(Dataset entries)
'''

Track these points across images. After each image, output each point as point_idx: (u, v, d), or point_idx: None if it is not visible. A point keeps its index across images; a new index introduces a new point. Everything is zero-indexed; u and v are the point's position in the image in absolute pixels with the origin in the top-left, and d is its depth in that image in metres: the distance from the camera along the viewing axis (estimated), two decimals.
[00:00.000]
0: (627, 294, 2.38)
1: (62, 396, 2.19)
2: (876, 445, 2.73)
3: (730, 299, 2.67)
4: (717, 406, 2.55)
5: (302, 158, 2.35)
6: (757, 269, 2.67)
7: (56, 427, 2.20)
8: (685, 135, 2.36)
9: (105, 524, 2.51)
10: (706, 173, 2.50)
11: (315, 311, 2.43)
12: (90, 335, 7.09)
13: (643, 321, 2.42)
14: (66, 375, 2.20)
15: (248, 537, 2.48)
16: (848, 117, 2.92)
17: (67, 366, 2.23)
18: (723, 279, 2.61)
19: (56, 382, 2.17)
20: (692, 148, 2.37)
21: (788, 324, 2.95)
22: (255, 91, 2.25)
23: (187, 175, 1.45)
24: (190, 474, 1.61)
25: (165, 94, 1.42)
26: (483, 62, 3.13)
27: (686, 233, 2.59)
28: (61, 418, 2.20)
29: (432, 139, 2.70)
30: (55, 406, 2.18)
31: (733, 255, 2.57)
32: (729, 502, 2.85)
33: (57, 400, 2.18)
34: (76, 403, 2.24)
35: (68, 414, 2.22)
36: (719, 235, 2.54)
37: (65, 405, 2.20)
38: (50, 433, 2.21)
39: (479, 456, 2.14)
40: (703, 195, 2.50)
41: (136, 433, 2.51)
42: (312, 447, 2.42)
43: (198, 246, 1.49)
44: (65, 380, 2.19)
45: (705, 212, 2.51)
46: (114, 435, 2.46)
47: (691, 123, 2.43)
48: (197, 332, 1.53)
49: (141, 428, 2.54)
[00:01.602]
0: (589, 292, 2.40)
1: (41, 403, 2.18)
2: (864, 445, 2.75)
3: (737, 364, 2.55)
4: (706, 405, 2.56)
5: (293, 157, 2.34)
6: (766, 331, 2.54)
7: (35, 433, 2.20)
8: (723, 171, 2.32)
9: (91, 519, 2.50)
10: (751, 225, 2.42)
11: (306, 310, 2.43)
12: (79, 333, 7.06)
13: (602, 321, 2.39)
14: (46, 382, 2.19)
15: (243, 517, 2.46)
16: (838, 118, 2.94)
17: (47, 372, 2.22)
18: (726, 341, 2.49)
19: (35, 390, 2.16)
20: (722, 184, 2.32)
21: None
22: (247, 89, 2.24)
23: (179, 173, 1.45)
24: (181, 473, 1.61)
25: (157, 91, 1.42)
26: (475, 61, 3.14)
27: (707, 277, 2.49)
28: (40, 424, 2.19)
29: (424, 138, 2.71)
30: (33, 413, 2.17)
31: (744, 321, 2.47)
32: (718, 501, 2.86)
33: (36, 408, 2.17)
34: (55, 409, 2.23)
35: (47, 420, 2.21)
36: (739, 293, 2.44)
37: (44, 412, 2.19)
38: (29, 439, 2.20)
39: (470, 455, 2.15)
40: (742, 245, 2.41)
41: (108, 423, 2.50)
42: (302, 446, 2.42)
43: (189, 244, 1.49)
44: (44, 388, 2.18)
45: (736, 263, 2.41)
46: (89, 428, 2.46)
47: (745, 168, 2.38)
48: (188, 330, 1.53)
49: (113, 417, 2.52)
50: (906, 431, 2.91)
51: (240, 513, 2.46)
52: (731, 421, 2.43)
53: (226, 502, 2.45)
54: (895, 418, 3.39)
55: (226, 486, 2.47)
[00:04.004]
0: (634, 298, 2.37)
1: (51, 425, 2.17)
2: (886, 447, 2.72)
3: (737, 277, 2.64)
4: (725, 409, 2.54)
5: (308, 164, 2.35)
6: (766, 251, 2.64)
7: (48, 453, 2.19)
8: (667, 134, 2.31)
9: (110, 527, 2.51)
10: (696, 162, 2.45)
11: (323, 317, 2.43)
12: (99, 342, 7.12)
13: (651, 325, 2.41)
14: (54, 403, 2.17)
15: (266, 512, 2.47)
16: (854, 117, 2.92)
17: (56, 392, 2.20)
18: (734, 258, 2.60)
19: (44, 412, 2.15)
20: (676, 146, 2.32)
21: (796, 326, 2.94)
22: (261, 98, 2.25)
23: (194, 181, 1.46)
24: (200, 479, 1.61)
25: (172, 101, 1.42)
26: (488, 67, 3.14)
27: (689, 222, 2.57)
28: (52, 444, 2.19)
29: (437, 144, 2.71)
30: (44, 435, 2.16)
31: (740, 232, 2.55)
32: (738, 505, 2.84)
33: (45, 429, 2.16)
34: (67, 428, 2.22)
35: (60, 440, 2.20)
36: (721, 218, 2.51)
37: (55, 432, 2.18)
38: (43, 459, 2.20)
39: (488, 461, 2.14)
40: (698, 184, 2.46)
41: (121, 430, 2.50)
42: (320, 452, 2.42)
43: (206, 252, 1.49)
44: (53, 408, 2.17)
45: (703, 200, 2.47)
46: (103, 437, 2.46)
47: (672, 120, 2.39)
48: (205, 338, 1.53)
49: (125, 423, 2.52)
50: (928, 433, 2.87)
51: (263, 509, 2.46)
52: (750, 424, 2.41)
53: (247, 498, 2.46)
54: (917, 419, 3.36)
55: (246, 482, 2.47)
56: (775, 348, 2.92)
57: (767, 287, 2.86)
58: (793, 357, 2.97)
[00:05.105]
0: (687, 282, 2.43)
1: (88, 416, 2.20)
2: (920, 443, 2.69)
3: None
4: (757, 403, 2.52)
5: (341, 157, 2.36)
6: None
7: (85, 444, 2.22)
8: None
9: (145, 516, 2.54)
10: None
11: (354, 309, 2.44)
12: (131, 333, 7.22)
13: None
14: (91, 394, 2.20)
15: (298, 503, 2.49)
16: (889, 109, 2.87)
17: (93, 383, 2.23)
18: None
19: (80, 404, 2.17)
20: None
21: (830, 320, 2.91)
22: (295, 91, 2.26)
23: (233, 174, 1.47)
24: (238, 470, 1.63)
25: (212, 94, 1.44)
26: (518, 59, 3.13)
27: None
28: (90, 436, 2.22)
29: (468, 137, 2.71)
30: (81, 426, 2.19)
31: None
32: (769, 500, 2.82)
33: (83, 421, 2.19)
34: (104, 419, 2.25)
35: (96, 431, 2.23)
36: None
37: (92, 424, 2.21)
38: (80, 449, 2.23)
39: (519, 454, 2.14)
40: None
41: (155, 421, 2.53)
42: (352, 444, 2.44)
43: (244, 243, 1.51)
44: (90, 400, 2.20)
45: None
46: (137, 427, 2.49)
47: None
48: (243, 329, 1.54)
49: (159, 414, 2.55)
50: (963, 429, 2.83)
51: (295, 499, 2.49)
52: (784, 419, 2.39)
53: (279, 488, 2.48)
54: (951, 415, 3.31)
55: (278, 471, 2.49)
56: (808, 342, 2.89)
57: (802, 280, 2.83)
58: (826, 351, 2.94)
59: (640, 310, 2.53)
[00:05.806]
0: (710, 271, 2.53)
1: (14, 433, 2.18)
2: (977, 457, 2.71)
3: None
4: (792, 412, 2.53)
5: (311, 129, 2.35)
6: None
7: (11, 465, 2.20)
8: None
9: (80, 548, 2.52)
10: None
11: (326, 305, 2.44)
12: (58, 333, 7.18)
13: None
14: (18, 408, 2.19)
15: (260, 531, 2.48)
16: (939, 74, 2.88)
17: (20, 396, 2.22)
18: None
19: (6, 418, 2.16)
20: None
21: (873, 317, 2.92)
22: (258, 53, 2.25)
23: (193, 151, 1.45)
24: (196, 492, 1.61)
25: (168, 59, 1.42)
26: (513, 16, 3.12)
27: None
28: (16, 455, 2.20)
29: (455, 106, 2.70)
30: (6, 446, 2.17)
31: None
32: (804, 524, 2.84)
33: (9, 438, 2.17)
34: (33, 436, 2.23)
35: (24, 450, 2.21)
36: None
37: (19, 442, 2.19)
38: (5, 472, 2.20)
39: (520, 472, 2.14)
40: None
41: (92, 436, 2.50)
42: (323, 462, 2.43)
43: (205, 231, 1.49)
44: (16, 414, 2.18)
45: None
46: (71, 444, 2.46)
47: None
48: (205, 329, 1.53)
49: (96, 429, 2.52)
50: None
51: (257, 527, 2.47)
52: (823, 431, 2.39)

'''

- Exercise requirements:
All lines from the top of the data through the line containing "[00:00.000]" need to be retyped exactly, and nothing more.

- Response to this task:
Track these points across images. After each image, output each point as point_idx: (u, v, d), or point_idx: None if it is not visible. A point keeps its index across images; a new index introduces a new point. Everything is zero-indexed; u and v are the point's position in the image in absolute pixels with the origin in the top-left, and d is its depth in that image in metres: the distance from the camera along the viewing axis (estimated), two decimals.
[00:00.000]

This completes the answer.